EXERCISE DETAILS: Return, with no changes, the lines from the one containing "scientific name: Troglodytes tanneri" through the final line, including both.

Data items:
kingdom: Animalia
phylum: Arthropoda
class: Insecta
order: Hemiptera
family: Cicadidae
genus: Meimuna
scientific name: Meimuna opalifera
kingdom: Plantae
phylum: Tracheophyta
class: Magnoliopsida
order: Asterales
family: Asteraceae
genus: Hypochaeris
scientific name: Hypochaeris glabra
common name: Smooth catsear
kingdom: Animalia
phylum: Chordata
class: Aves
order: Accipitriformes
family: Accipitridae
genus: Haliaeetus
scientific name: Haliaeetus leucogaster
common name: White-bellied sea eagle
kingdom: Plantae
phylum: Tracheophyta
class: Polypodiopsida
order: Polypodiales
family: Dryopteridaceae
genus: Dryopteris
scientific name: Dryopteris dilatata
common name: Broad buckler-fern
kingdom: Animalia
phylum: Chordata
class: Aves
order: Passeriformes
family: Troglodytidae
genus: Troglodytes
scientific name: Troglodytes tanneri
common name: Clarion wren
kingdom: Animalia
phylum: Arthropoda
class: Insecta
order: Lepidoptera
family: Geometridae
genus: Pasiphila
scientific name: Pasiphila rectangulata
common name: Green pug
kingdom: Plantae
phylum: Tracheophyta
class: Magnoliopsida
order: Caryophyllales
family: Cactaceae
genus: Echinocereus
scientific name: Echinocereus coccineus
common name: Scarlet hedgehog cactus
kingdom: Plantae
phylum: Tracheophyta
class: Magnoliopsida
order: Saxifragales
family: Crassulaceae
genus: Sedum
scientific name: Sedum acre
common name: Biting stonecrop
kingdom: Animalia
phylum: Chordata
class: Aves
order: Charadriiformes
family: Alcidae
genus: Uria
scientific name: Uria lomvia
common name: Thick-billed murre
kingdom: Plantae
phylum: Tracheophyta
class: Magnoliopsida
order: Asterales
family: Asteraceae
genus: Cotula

SOLVED PROBLEM:
scientific name: Troglodytes tanneri
common name: Clarion wren
kingdom: Animalia
phylum: Arthropoda
class: Insecta
order: Lepidoptera
family: Geometridae
genus: Pasiphila
scientific name: Pasiphila rectangulata
common name: Green pug
kingdom: Plantae
phylum: Tracheophyta
class: Magnoliopsida
order: Caryophyllales
family: Cactaceae
genus: Echinocereus
scientific name: Echinocereus coccineus
common name: Scarlet hedgehog cactus
kingdom: Plantae
phylum: Tracheophyta
class: Magnoliopsida
order: Saxifragales
family: Crassulaceae
genus: Sedum
scientific name: Sedum acre
common name: Biting stonecrop
kingdom: Animalia
phylum: Chordata
class: Aves
order: Charadriiformes
family: Alcidae
genus: Uria
scientific name: Uria lomvia
common name: Thick-billed murre
kingdom: Plantae
phylum: Tracheophyta
class: Magnoliopsida
order: Asterales
family: Asteraceae
genus: Cotula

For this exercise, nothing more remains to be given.